I'm not necessarily looking for code to solve this problem but more how to figure out the logic behind it.

I'm doing a homework problem for a Computer Science class I'm taking and one of the problems states, "Method isUntangled that accepts two parameters: a circle’s diameter and a square’s side length, both of type double. It returns true if and only if the circle and square do not intersect when their centers are aligned"

This is the image provided to help with understanding: Image

I have tried to just simply return True if the diameter is less than the squares side length or return True if the side length of the square is less than the diameter of the circle. Looking back at it now I see why it didn't work.

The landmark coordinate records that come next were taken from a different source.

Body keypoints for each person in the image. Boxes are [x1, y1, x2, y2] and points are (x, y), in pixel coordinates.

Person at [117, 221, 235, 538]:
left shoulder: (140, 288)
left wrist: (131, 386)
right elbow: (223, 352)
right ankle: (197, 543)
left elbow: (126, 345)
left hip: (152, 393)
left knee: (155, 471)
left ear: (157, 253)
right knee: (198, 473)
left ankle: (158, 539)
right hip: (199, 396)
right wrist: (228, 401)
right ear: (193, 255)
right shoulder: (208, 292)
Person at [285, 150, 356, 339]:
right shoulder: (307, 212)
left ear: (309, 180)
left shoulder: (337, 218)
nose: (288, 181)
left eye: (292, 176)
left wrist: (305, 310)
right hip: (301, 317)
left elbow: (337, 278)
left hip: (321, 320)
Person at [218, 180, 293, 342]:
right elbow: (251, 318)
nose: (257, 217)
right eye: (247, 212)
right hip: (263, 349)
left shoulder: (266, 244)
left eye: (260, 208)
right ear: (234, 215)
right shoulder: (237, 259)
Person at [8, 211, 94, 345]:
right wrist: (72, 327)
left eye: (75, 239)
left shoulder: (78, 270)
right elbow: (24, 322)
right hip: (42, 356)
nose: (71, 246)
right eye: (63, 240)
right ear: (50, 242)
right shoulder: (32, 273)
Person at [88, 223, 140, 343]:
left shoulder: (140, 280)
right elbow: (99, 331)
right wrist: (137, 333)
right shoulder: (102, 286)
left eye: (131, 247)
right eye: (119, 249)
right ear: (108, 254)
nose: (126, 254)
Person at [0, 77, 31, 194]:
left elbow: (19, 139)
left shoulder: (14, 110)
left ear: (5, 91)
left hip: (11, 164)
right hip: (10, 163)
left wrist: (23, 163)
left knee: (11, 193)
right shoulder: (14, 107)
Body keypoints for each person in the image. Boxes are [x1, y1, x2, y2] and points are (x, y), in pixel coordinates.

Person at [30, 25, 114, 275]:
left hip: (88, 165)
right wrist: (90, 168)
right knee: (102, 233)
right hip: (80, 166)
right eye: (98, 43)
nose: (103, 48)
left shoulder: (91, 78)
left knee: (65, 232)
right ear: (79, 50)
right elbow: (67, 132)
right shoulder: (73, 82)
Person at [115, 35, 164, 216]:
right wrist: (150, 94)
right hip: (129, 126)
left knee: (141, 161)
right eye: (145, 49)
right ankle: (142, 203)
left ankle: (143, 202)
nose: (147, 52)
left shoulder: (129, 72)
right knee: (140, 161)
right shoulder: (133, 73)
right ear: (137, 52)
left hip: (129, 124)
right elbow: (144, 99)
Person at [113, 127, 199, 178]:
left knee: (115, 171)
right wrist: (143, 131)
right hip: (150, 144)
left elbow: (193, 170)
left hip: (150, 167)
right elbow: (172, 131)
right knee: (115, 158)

I'm more seeing if someone could explain the logic/math that could be used to figure this problem out.

Thank You

Answer 1

there is 2 ways to understand logic

1. medium square flexible circle

• assume there is a medium size square & at it center, very small circle.
• increase the diameter of circle & check all cases.
  • 1. firstly circle fully inside of square.
  • 2. when diameter & side length become same, circle touch side at midpoint. (total 4 touch)
  • 3. after that, circle intersect 2 time with every side until step 4.(total 8 intersection)
  • 4. last time circle only touch corners of square. at this time we need to find what is the diameter of circle ? (total 4 touch)
       • that time diagonals of square touch circle (it's chords) & also pass through center of circle, so diagonals are diameter
       • diameter = diagonal = side * √2
  • 5. after that, circle leave square totally.

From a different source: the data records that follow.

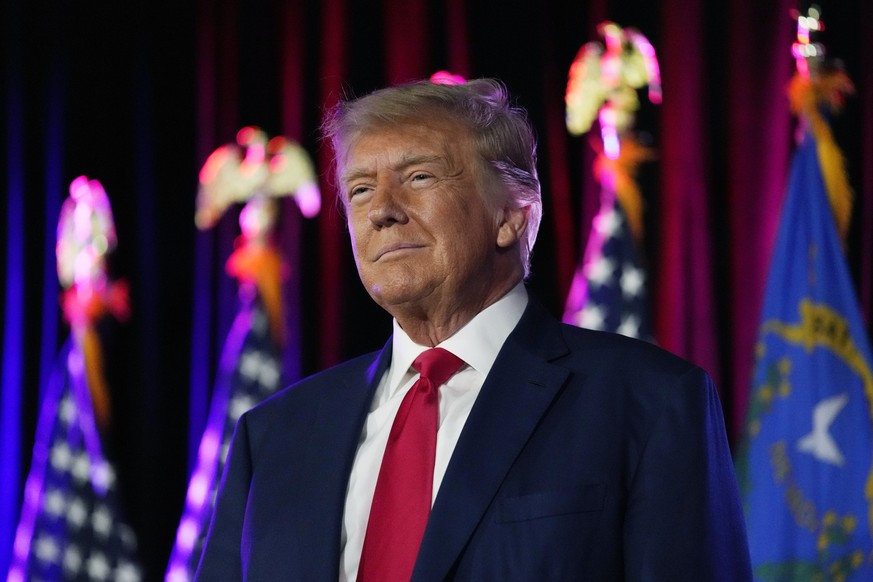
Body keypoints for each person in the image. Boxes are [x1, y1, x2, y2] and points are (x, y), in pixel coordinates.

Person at [195, 78, 752, 581]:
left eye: (419, 176)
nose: (381, 211)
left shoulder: (648, 401)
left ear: (511, 214)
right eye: (360, 189)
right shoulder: (272, 437)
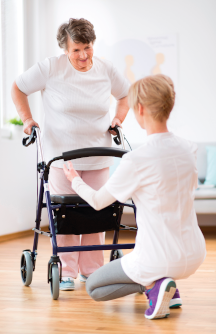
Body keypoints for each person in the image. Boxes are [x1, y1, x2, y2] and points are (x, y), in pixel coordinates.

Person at [63, 74, 206, 320]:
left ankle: (155, 285)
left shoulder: (137, 160)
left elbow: (98, 202)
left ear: (139, 109)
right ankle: (169, 288)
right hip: (194, 252)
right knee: (148, 265)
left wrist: (74, 179)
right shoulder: (190, 149)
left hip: (156, 258)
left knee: (93, 287)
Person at [12, 18, 130, 291]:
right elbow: (17, 88)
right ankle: (65, 271)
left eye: (87, 47)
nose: (83, 55)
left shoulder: (105, 69)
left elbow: (125, 95)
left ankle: (93, 270)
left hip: (98, 155)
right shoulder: (51, 68)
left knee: (96, 211)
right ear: (65, 48)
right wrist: (27, 120)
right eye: (76, 49)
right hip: (61, 158)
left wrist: (118, 119)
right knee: (65, 215)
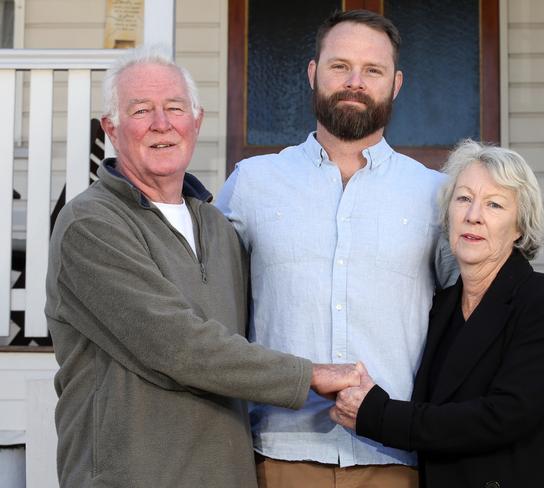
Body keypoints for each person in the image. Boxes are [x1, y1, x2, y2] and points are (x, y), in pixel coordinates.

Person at [217, 9, 544, 488]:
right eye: (340, 66)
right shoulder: (251, 184)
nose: (355, 81)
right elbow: (211, 311)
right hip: (278, 454)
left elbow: (480, 322)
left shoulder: (435, 196)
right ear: (313, 73)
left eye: (372, 70)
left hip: (396, 458)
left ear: (395, 84)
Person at [45, 46, 360, 488]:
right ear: (111, 129)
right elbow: (176, 345)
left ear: (196, 122)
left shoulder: (217, 225)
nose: (161, 123)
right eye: (141, 110)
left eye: (175, 108)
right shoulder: (90, 224)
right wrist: (311, 375)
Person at [331, 140, 544, 487]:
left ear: (519, 226)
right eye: (463, 198)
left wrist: (377, 415)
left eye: (494, 204)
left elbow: (503, 416)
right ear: (448, 215)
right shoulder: (439, 307)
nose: (473, 214)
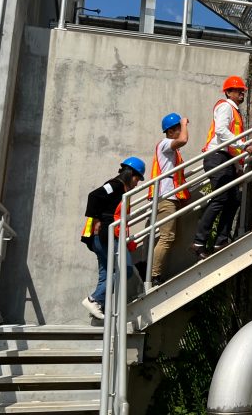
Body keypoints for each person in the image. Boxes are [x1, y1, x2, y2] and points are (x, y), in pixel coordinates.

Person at [192, 76, 252, 260]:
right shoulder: (226, 107)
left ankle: (221, 240)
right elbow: (221, 131)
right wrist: (244, 146)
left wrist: (237, 164)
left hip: (226, 158)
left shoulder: (234, 111)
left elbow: (229, 144)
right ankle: (199, 241)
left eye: (242, 91)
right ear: (228, 92)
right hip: (217, 157)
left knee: (234, 199)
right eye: (238, 91)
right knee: (221, 197)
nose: (241, 94)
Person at [80, 157, 145, 319]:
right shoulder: (115, 186)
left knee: (107, 273)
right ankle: (94, 299)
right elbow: (94, 196)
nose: (137, 183)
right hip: (105, 236)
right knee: (126, 269)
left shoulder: (122, 190)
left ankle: (97, 306)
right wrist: (96, 220)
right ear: (130, 173)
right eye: (137, 178)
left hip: (103, 237)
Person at [147, 112, 189, 285]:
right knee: (167, 237)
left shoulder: (171, 149)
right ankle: (153, 275)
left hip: (171, 197)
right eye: (178, 128)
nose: (182, 131)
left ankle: (152, 271)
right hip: (166, 198)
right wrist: (185, 123)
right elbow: (184, 140)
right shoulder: (165, 144)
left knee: (170, 237)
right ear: (171, 131)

2. medium circle flexible square

• assume there is a medium size circle & at it center, very small square.
• increase the length of side of square & check all cases.
  • 1. firstly square fully inside of circle.
  • 2. first time square's corner touch circle. (total 4 touch) at this time we need to find what is the length of side ? (total 4 touch)
       • that time diagonals of square touch circle (it's chords) & also pass through center of circle, so diagonals are diameter
       • side = diagonal / √2 = diameter / √2
  • 3. after that, square's every side intersect 2 time with circle until step 4.(total 8 intersection)
  • 4. last time, when diameter & side length become same, only square's midpoint of sides touch circle.
  • 5. after that, square leave circle totally.

so, in this both case circle & square are tangent between those 2 state (same in both cases).

Answer 2

The equation of a circle is x^2 + y^2 = r^2 You only need to work out if one of the square's lines collides with the circle to see any if them collide since they're aligned in the center. The equation of a line is x = c where c is a constant. You can substitute the value of x or y into the circle equation. For example, for x = 2:

2^2 + y^2 = r^2 => 4 + y^2 = r^2

r is given to you too, so substitute that in r = 1 => 4 + y^2 = 1^2 = 1

=> y^2 = -3

Hence, since there's no (real) square root of -3, they don't collide.

If the circle is sufficiently big enough, relative to the square, there will be a real solution to the last part. Our equation of a line that represents the square's side should actually be constrained since the squares straight lines don't go on forever, they stop at x = y = +- square_length/2. So check if y(from equation) < y(square_height) (or x and width, they're the same). So essentially, there are 2 cases you need to check. You can turn that into code.

Answer 3

return diameter > length && diameter / 2 < length / Math.sqrt(2)

First condition checks that circle not inside the square and second condition checks that square not inside the circle

Answer 4

With the centers aligned, there are three cases:

1. circle outside the square
2. circle and square intersect
3. square inside circle.

'3' applies if the diameter of the circle is less than one-half the square length.

'1' applies if the diameter of the circle is greater than the distance from the square center to a square corner. that's half the length of the square's diagonal.

'2' applies in all other cases.